Plasma was obtained by Ficoll-Hypaque gradient centrifugation of whole blood. Viral RNA was extracted from plasma using the QIAamp Viral RNA Mini kit (Qiagen Inc, Valencia, CA). 2 μl of RNA was used for one-tube reverse transcriptase polymerase chain reaction (RT-PCR) using the Superscript One-Step RT-PCR for Long Templates kit (Invitrogen, Carlsbad, CA) to amplify a fragment of gag (HXB2 positions 1577–2040, 463 bp), part of the pol gene encoding the protease (PR) enzyme (HXB2 positions 2241-2577, 336 bp), as well as the C2-V5 region of env (HXB2 positions 7001–7647, 646 bp). 2 μl of first-round product was then used in a nested PCR using the Platinum PCR SuperMix High Fidelity system (Invitrogen, Carlsbad, CA). The gag fragment was amplified using the outer primers H1G777 and H1P202 and the inner primers H1gag1584 and G17 [20]. The PR region of pol was amplified using the outer primers NYUPOL6, NYUPOL7 and NYUPOL8 and the inner primers NYUPOL9 and NYUPOL10 [19]. All the primers have previously been described. The amplification conditions for the gag and pol fragments for the one-tube RT-PCR was one cycle of 50 °C for 30 minutes and 94 °C for 2 minutes, followed by 40 cycles of 94 °C for 15 seconds, 50 °C for 30 seconds and 68 °C for 1 minute, ending with a single extension cycle at 72 °C for 7 minutes. For the second-round PCR, the above protocol was used for 35 cycles, beginning with the 94 °C denaturation step. To amplify the C2-V5 region of env the previously described outer primers ED5 and ED12 and the inner primers ES7 and ES8 were used [21]. The amplification conditions for the env fragment for the one-tube RT-PCR was one cycle of 50 °C for 30 minutes, followed by 3 cycles of 94 °C, 55 °C, and 72 °C each for 1 minute. This was followed by 32 cycles of 94 °C for 15 seconds, 55 °C for 45 seconds and 72 °C for 1 minute, ending with a single extension cycle at 72 °C for 7 minutes. For the second-round PCR, the above protocol was repeated without the RT step. Polymerase chain reaction products were directly sequenced at the 5’and 3’ ends using the respective outer primers.

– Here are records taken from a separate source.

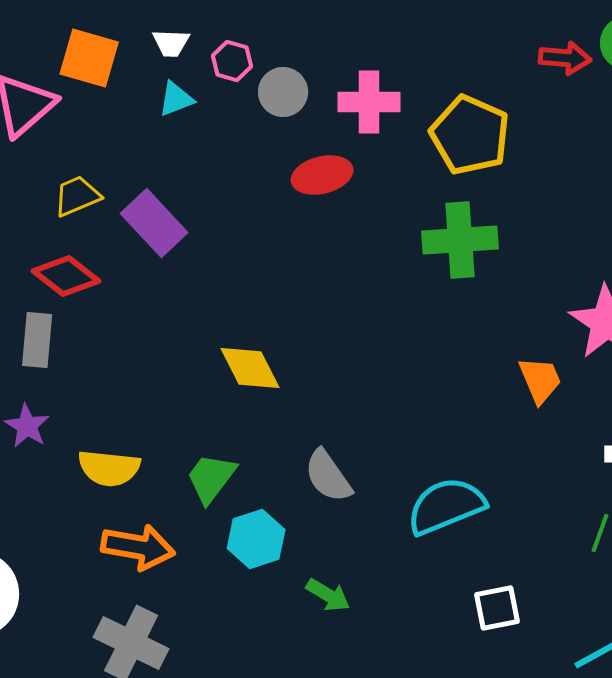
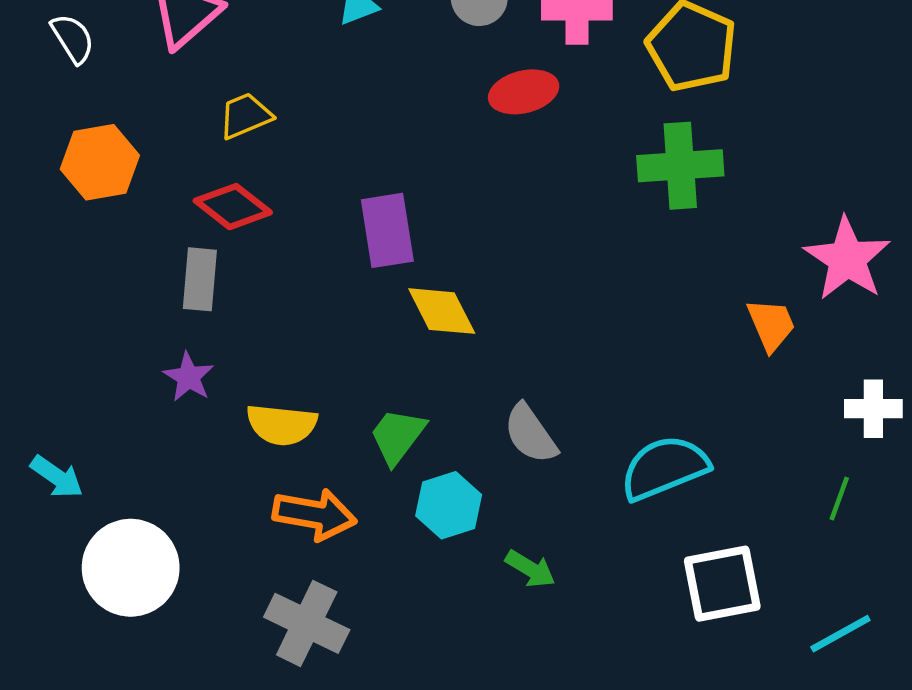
purple rectangle: (154, 223) -> (387, 230), moved, turned 34
white square: (497, 608) -> (722, 584), size x1.5

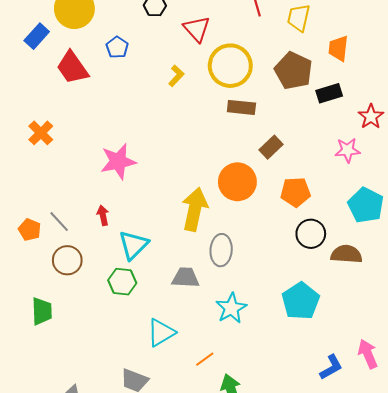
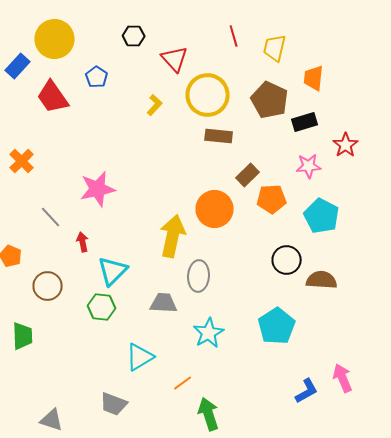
pink star: (347, 150) -> (309, 166), moved
orange pentagon: (295, 192) -> (272, 199), moved
cyan pentagon: (366, 205) -> (322, 216), moved
gray line: (59, 222) -> (51, 217), moved

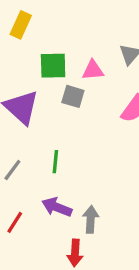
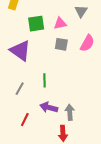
gray square: (73, 96) -> (61, 44), moved

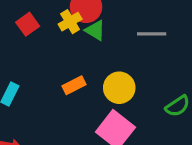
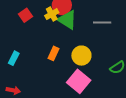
green triangle: (95, 30) -> (67, 20), size x1.5
orange rectangle: (74, 85) -> (54, 53), turned -40

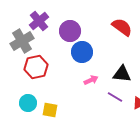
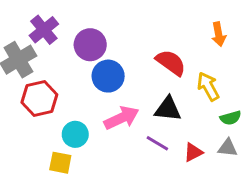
red semicircle: (122, 27) -> (171, 63), moved
pink arrow: (91, 80) -> (122, 118), size x1.6
cyan circle: (28, 103) -> (75, 134), moved

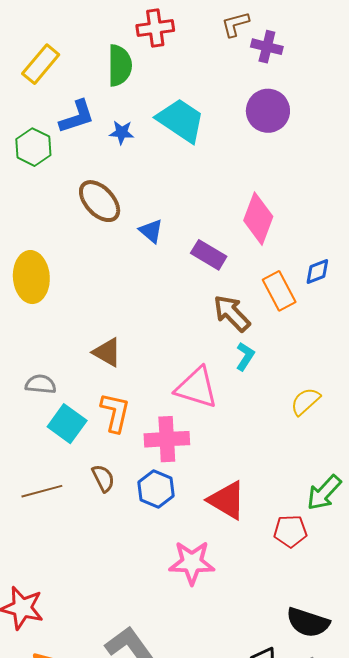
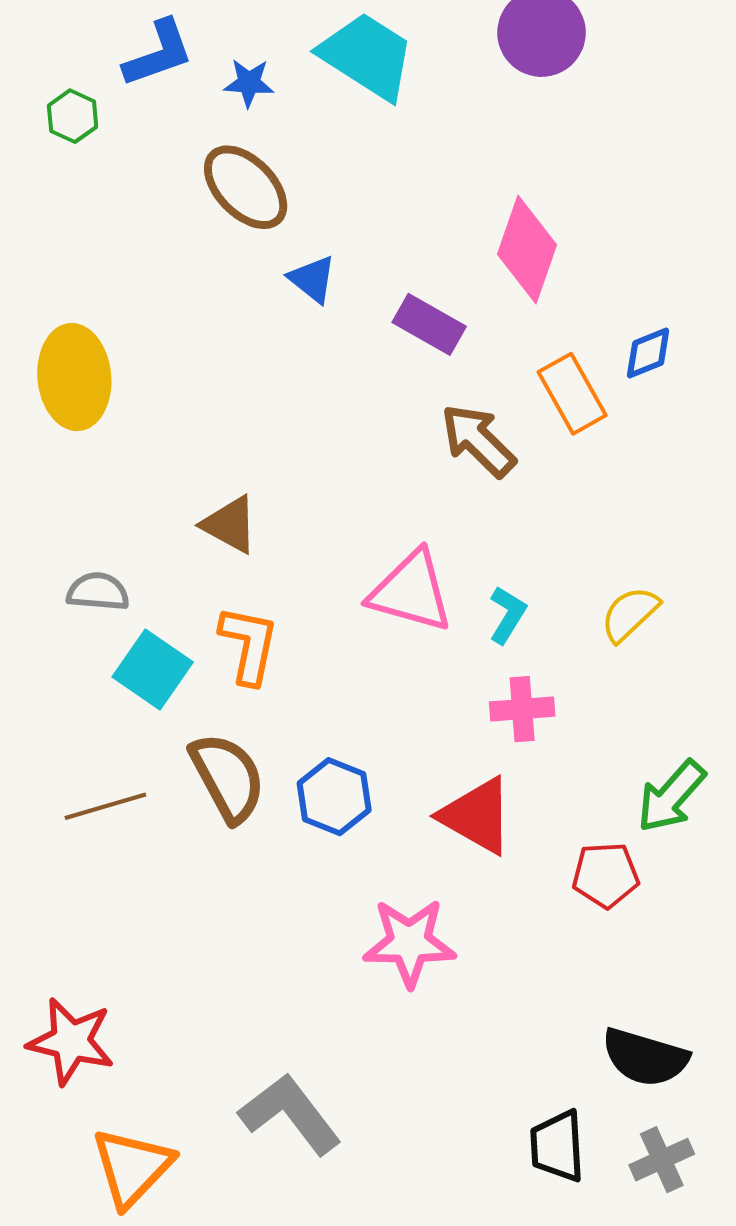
green hexagon: (33, 147) -> (73, 116), size x0.7
brown ellipse: (100, 201) -> (246, 187), moved
cyan L-shape: (245, 356) -> (507, 615), moved
pink cross: (167, 439) -> (522, 709), moved, size x0.7
brown semicircle: (103, 478) -> (228, 777), size x1.6

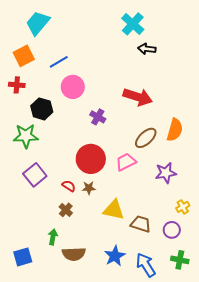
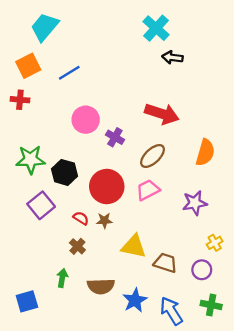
pink circle: (73, 87) -> (86, 120), moved
black hexagon: (42, 109) -> (65, 172), moved
brown ellipse: (146, 138) -> (152, 156), moved
brown semicircle: (74, 254) -> (101, 286), moved

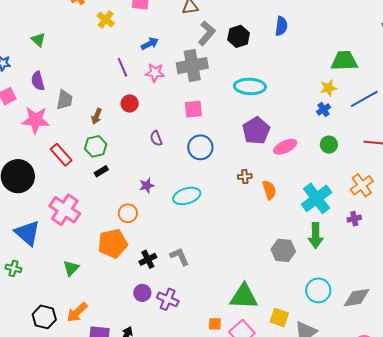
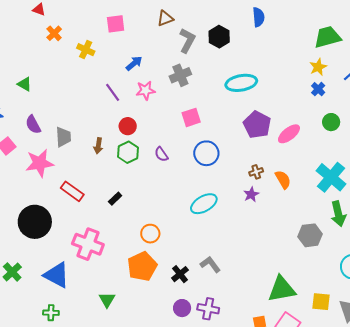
gray cross: (192, 66) -> (180, 75), size x0.7
green hexagon: (96, 146) -> (128, 152), moved
purple star: (147, 186) -> (251, 194), moved

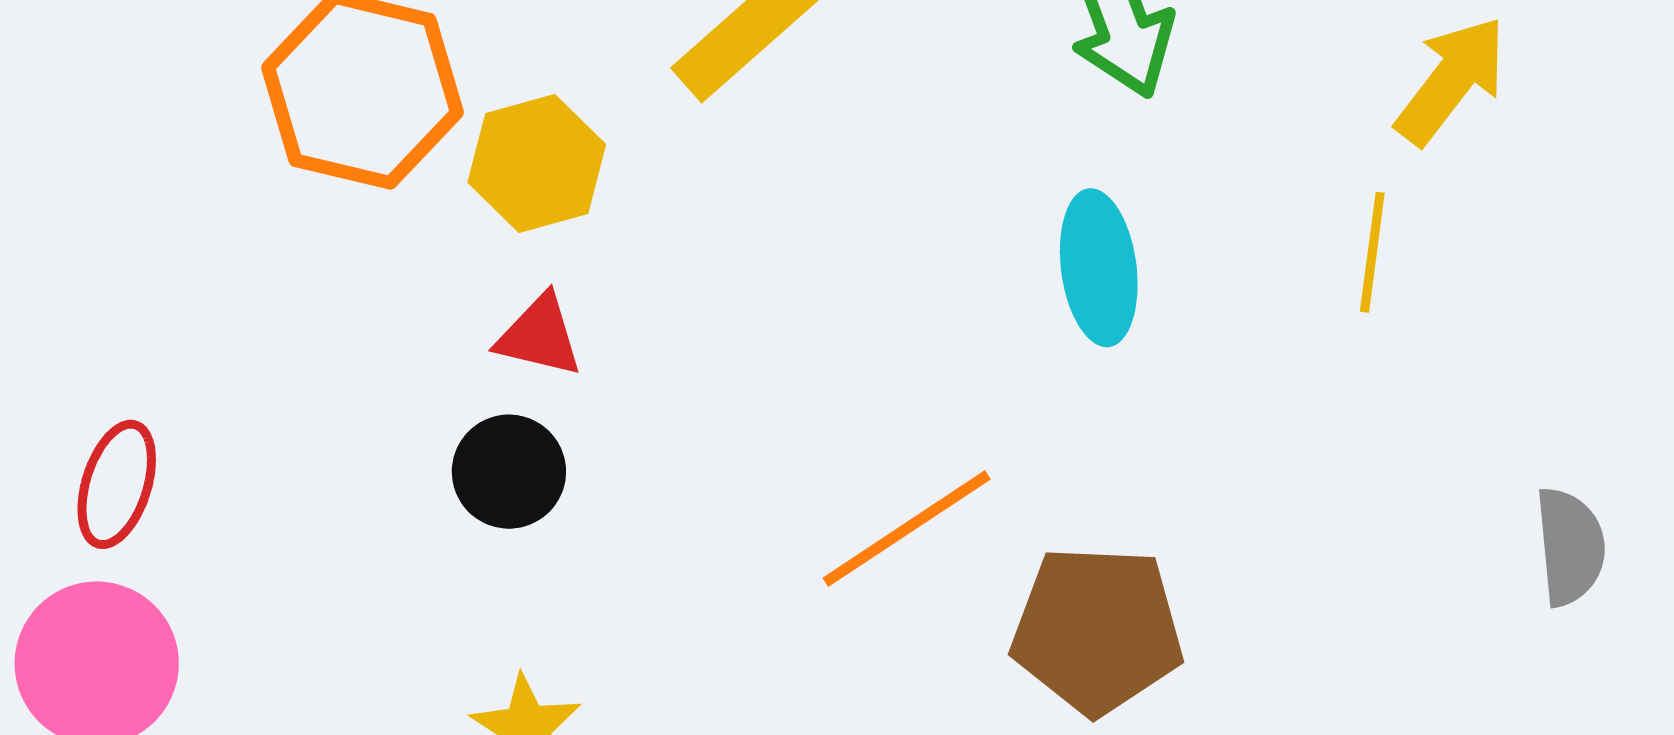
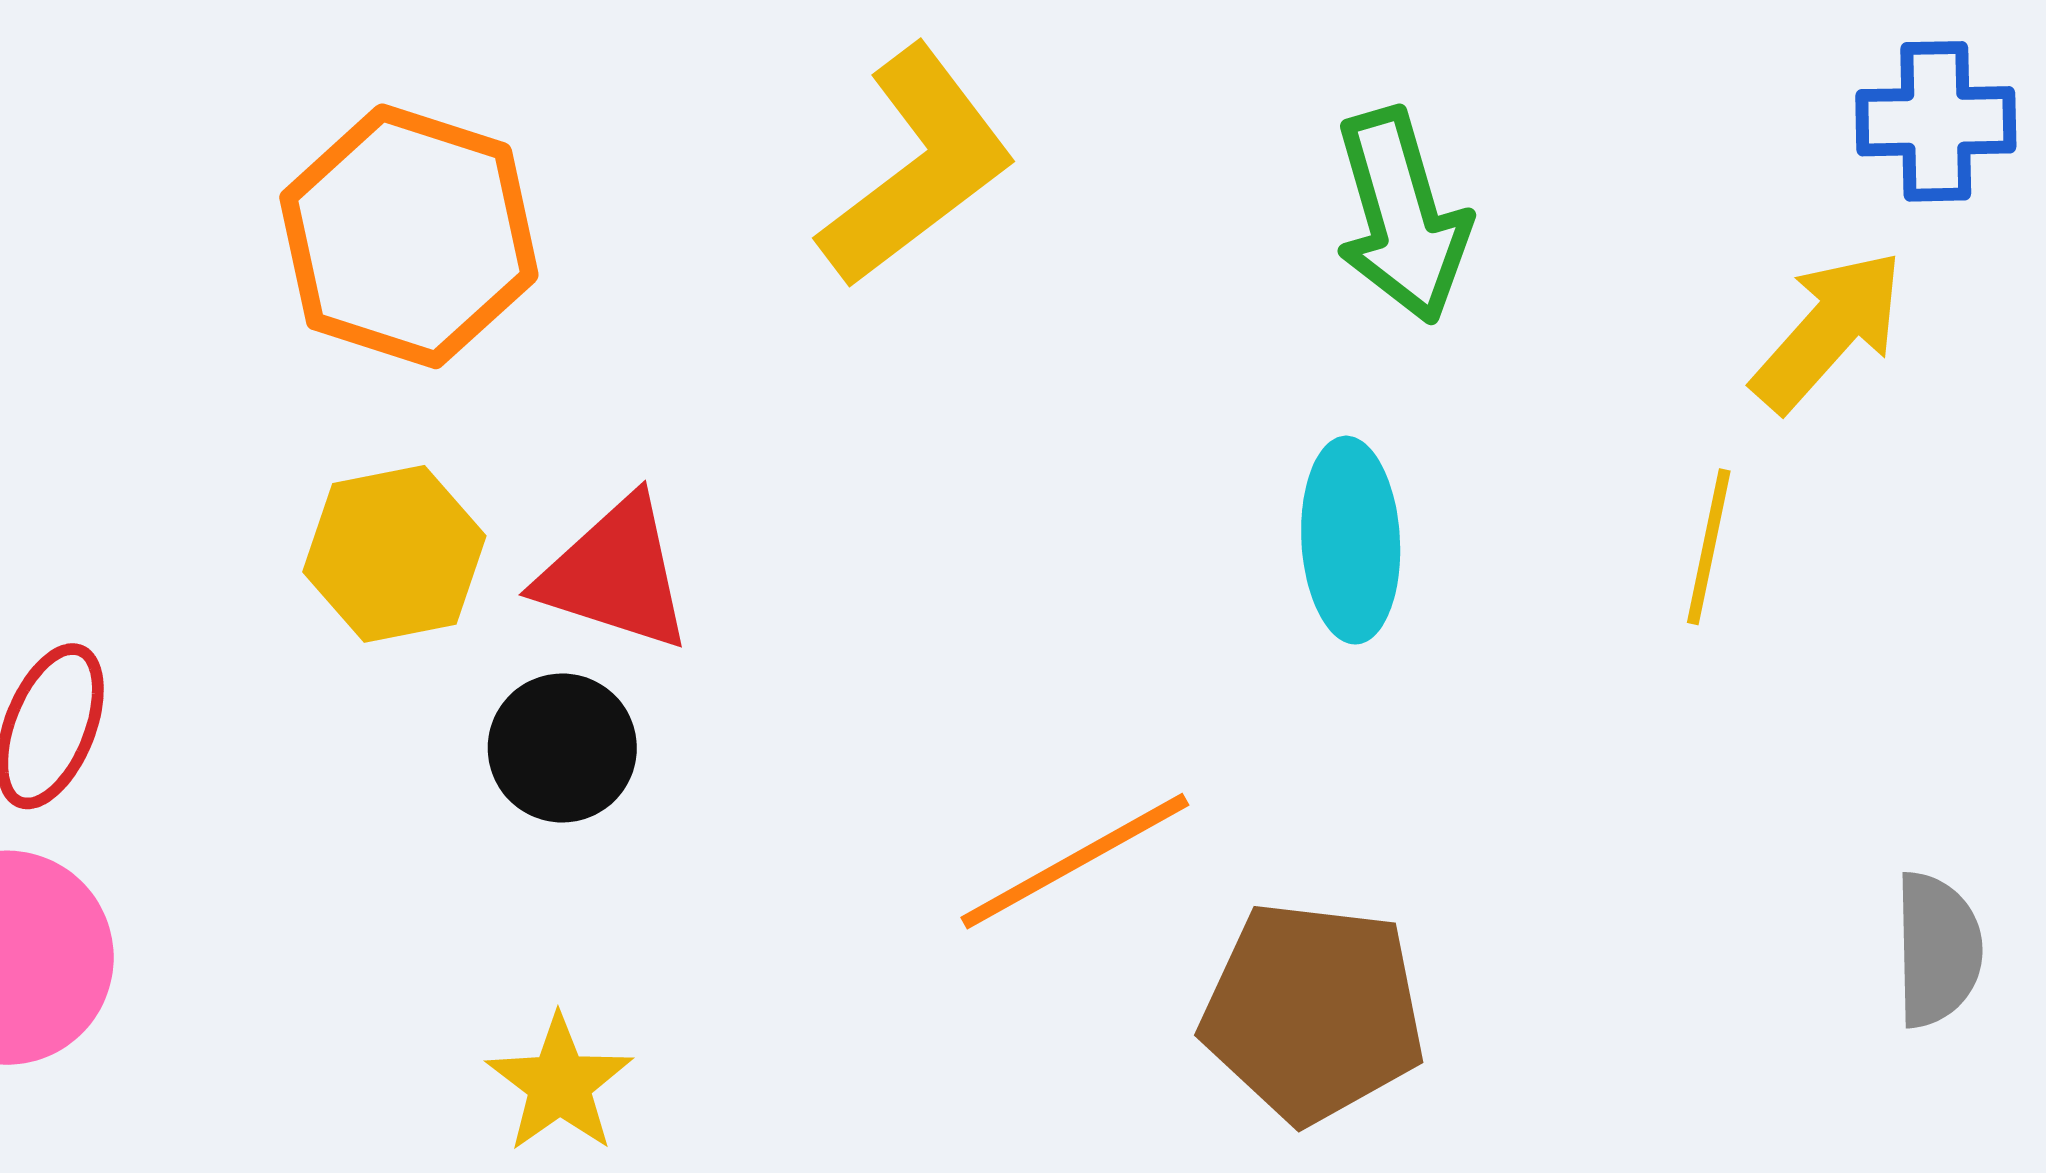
yellow hexagon: (537, 163) -> (394, 554), moved
red triangle: (539, 336) -> (615, 574), size x1.4

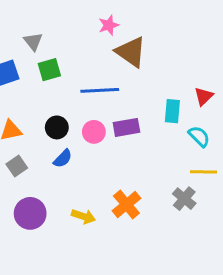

The sequences were automatically aligned with identical regions of reference sequences of all known HIV-1 group M (sub-)subtypes and CRFs from the Los Alamos HIV database using CLUSTAL X^{, and manually cropped using Seaview [13,22,23]. Phylogenetic analyses were conducted using MEGA version 4 software package [24]. Pairwise evolutionary distances were estimated using Kimura’s two-parameter method, and phylogenetic trees were constructed by neighbor-joining [25,26]. Clustering of sequences with a bootstrap value of more than 60% was used for subtyping. All sequences were included in a single phylogenetic tree for each locus in order to identify and omit highly related sequences and avoid study subject resampling. No such sequences were found.}

Differences in the proportions of each (sub)subtype or CRF at each locus, and of URFs and SGRs at each study period for each geographic region were evaluated using a Two-way chi-square test (95% confidence interval).

The sequences generated for this study are available from GenBank with the accession numbers GU047883–GU048094.